Problem statement: An exact copy of every entry is needed, without the pictures.

Collected data entries:

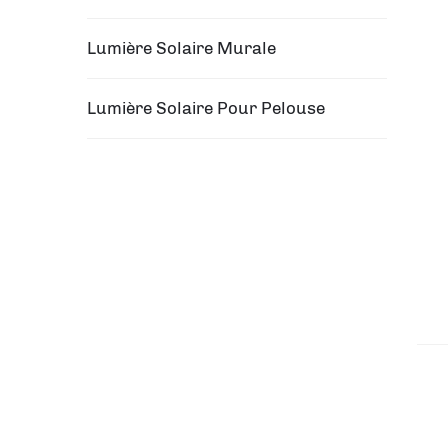
Lumière Solaire Murale
Lumière Solaire Pour Pelouse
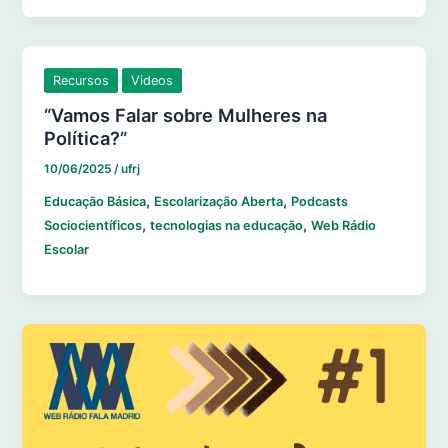
Recursos
Videos
“Vamos Falar sobre Mulheres na
Política?”
10/06/2025
/
ufrj
,
,
Educação Básica
Escolarização Aberta
Podcasts
,
,
Sociocientíficos
tecnologias na educação
Web Rádio
Escolar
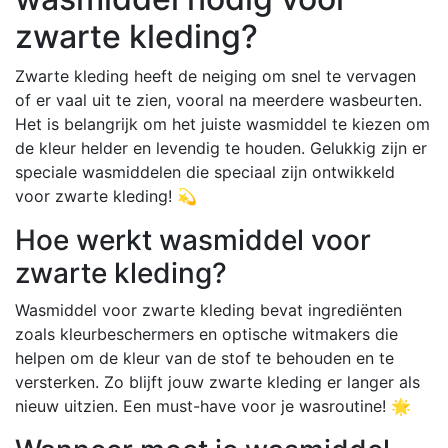
zwarte kleding?
Zwarte kleding heeft de neiging om snel te vervagen
of er vaal uit te zien, vooral na meerdere wasbeurten.
Het is belangrijk om het juiste wasmiddel te kiezen om
de kleur helder en levendig te houden. Gelukkig zijn er
speciale wasmiddelen die speciaal zijn ontwikkeld
voor zwarte kleding! 💫
Hoe werkt wasmiddel voor
zwarte kleding?
Wasmiddel voor zwarte kleding bevat ingrediënten
zoals kleurbeschermers en optische witmakers die
helpen om de kleur van de stof te behouden en te
versterken. Zo blijft jouw zwarte kleding er langer als
nieuw uitzien. Een must-have voor je wasroutine! 🌟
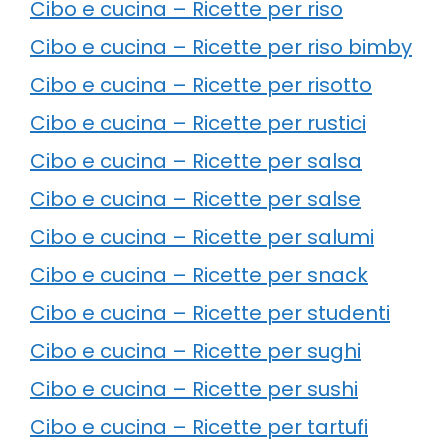
Cibo e cucina – Ricette per riso
Cibo e cucina – Ricette per riso bimby
Cibo e cucina – Ricette per risotto
Cibo e cucina – Ricette per rustici
Cibo e cucina – Ricette per salsa
Cibo e cucina – Ricette per salse
Cibo e cucina – Ricette per salumi
Cibo e cucina – Ricette per snack
Cibo e cucina – Ricette per studenti
Cibo e cucina – Ricette per sughi
Cibo e cucina – Ricette per sushi
Cibo e cucina – Ricette per tartufi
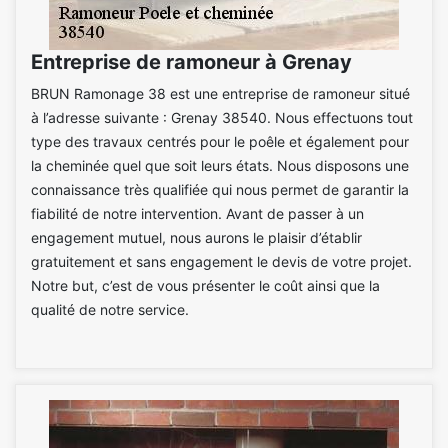
Entreprise de ramoneur à Grenay
BRUN Ramonage 38 est une entreprise de ramoneur situé
à l’adresse suivante : Grenay 38540. Nous effectuons tout
type des travaux centrés pour le poêle et également pour
la cheminée quel que soit leurs états. Nous disposons une
connaissance très qualifiée qui nous permet de garantir la
fiabilité de notre intervention. Avant de passer à un
engagement mutuel, nous aurons le plaisir d’établir
gratuitement et sans engagement le devis de votre projet.
Notre but, c’est de vous présenter le coût ainsi que la
qualité de notre service.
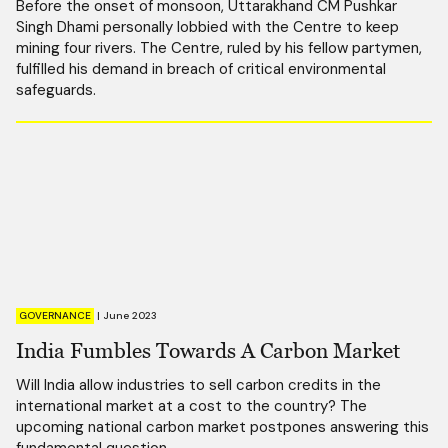
Before the onset of monsoon, Uttarakhand CM Pushkar
Singh Dhami personally lobbied with the Centre to keep
mining four rivers. The Centre, ruled by his fellow partymen,
fulfilled his demand in breach of critical environmental
safeguards.
GOVERNANCE
|
June 2023
India Fumbles Towards A Carbon Market
Will India allow industries to sell carbon credits in the
international market at a cost to the country? The
upcoming national carbon market postpones answering this
fundamental question.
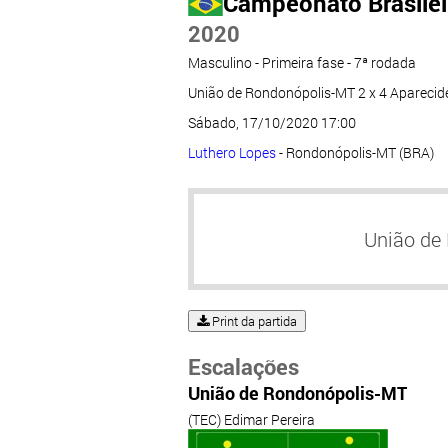
Campeonato Brasileir
2020
Masculino - Primeira fase - 7ª rodada
União de Rondonópolis-MT 2 x 4 Apareci
Sábado, 17/10/2020 17:00
Luthero Lopes
- Rondonópolis-MT (BRA)
União de
Print da partida
Escalações
União de Rondonópolis-MT
(TEC) Edimar Pereira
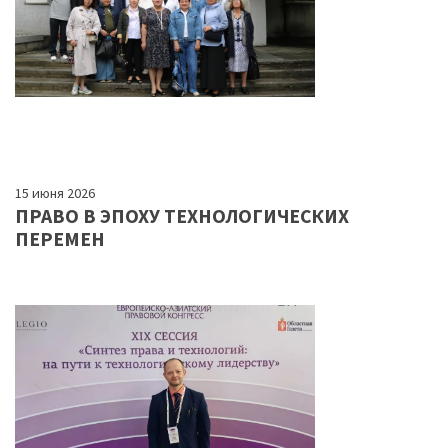
15 июня 2026
ПРАВО В ЭПОХУ ТЕХНОЛОГИЧЕСКИХ
ПЕРЕМЕН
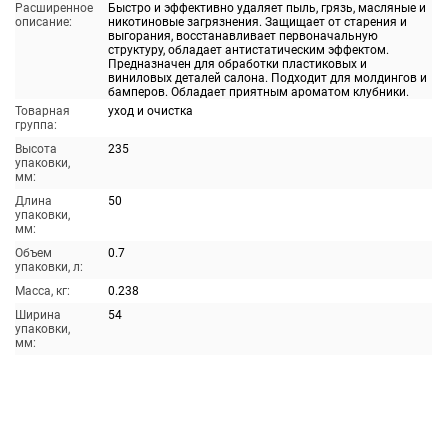
Расширенное
Быстро и эффективно удаляет пыль, грязь, масляные и
описание:
никотиновые загрязнения. Защищает от старения и
выгорания, восстанавливает первоначальную
структуру, обладает антистатическим эффектом.
Предназначен для обработки пластиковых и
виниловых деталей салона. Подходит для молдингов и
бамперов. Обладает приятным ароматом клубники.
Товарная
уход и очистка
группа:
Высота
235
упаковки,
мм:
Длина
50
упаковки,
мм:
Объем
0.7
упаковки, л:
Масса, кг:
0.238
Ширина
54
упаковки,
мм:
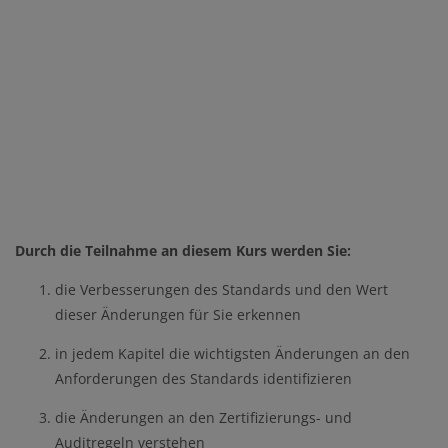
Durch die Teilnahme an diesem Kurs werden Sie:
die Verbesserungen des Standards und den Wert
dieser Änderungen für Sie erkennen
in jedem Kapitel die wichtigsten Änderungen an den
Anforderungen des Standards
identifizieren
die Änderungen an den Zertifizierungs- und
Auditregeln verstehen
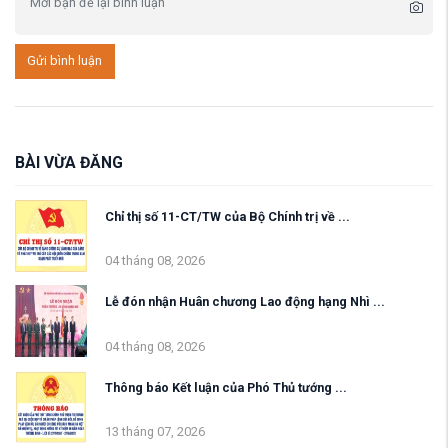
Gửi bình luận
BÀI VỪA ĐĂNG
Chỉ thị số 11-CT/TW của Bộ Chính trị về ...
04 tháng 08, 2026
Lễ đón nhận Huân chương Lao động hạng Nhì ...
04 tháng 08, 2026
Thông báo Kết luận của Phó Thủ tướng ...
13 tháng 07, 2026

Exercise result:
Lumière Solaire Murale
Lumière Solaire Pour Pelouse
Recursos
Videos
“Vamos Falar sobre Mulheres na
Política?”
10/06/2025
/
ufrj
,
,
Educação Básica
Escolarização Aberta
Podcasts
,
,
Sociocientíficos
tecnologias na educação
Web Rádio
Escolar
zwarte kleding?
Zwarte kleding heeft de neiging om snel te vervagen
of er vaal uit te zien, vooral na meerdere wasbeurten.
Het is belangrijk om het juiste wasmiddel te kiezen om
de kleur helder en levendig te houden. Gelukkig zijn er
speciale wasmiddelen die speciaal zijn ontwikkeld
voor zwarte kleding! 💫
Hoe werkt wasmiddel voor
zwarte kleding?
Wasmiddel voor zwarte kleding bevat ingrediënten
zoals kleurbeschermers en optische witmakers die
helpen om de kleur van de stof te behouden en te
versterken. Zo blijft jouw zwarte kleding er langer als
nieuw uitzien. Een must-have voor je wasroutine! 🌟
Cibo e cucina – Ricette per riso
Cibo e cucina – Ricette per riso bimby
Cibo e cucina – Ricette per risotto
Cibo e cucina – Ricette per rustici
Cibo e cucina – Ricette per salsa
Cibo e cucina – Ricette per salse
Cibo e cucina – Ricette per salumi
Cibo e cucina – Ricette per snack
Cibo e cucina – Ricette per studenti
Cibo e cucina – Ricette per sughi
Cibo e cucina – Ricette per sushi
Cibo e cucina – Ricette per tartufi
Entreprise de ramoneur à Grenay
BRUN Ramonage 38 est une entreprise de ramoneur situé
à l’adresse suivante : Grenay 38540. Nous effectuons tout
type des travaux centrés pour le poêle et également pour
la cheminée quel que soit leurs états. Nous disposons une
connaissance très qualifiée qui nous permet de garantir la
fiabilité de notre intervention. Avant de passer à un
engagement mutuel, nous aurons le plaisir d’établir
gratuitement et sans engagement le devis de votre projet.
Notre but, c’est de vous présenter le coût ainsi que la
qualité de notre service.
Before the onset of monsoon, Uttarakhand CM Pushkar
Singh Dhami personally lobbied with the Centre to keep
mining four rivers. The Centre, ruled by his fellow partymen,
fulfilled his demand in breach of critical environmental
safeguards.
GOVERNANCE
|
June 2023
India Fumbles Towards A Carbon Market
Will India allow industries to sell carbon credits in the
international market at a cost to the country? The
upcoming national carbon market postpones answering this
fundamental question.
Campeonato Brasileir
2020
Masculino - Primeira fase - 7ª rodada
União de Rondonópolis-MT 2 x 4 Apareci
Sábado, 17/10/2020 17:00
Luthero Lopes
- Rondonópolis-MT (BRA)
União de
Print da partida
Escalações
União de Rondonópolis-MT
(TEC) Edimar Pereira
15 июня 2026
ПРАВО В ЭПОХУ ТЕХНОЛОГИЧЕСКИХ
ПЕРЕМЕН
Расширенное
Быстро и эффективно удаляет пыль, грязь, масляные и
описание:
никотиновые загрязнения. Защищает от старения и
выгорания, восстанавливает первоначальную
структуру, обладает антистатическим эффектом.
Предназначен для обработки пластиковых и
виниловых деталей салона. Подходит для молдингов и
бамперов. Обладает приятным ароматом клубники.
Товарная
уход и очистка
группа:
Высота
235
упаковки,
мм:
Длина
50
упаковки,
мм:
Объем
0.7
упаковки, л:
Масса, кг:
0.238
Ширина
54
упаковки,
мм:
Durch die Teilnahme an diesem Kurs werden Sie:
die Verbesserungen des Standards und den Wert
dieser Änderungen für Sie erkennen
in jedem Kapitel die wichtigsten Änderungen an den
Anforderungen des Standards
identifizieren
die Änderungen an den Zertifizierungs- und
Auditregeln verstehen
Gửi bình luận
BÀI VỪA ĐĂNG
Chỉ thị số 11-CT/TW của Bộ Chính trị về ...
04 tháng 08, 2026
Lễ đón nhận Huân chương Lao động hạng Nhì ...
04 tháng 08, 2026
Thông báo Kết luận của Phó Thủ tướng ...
13 tháng 07, 2026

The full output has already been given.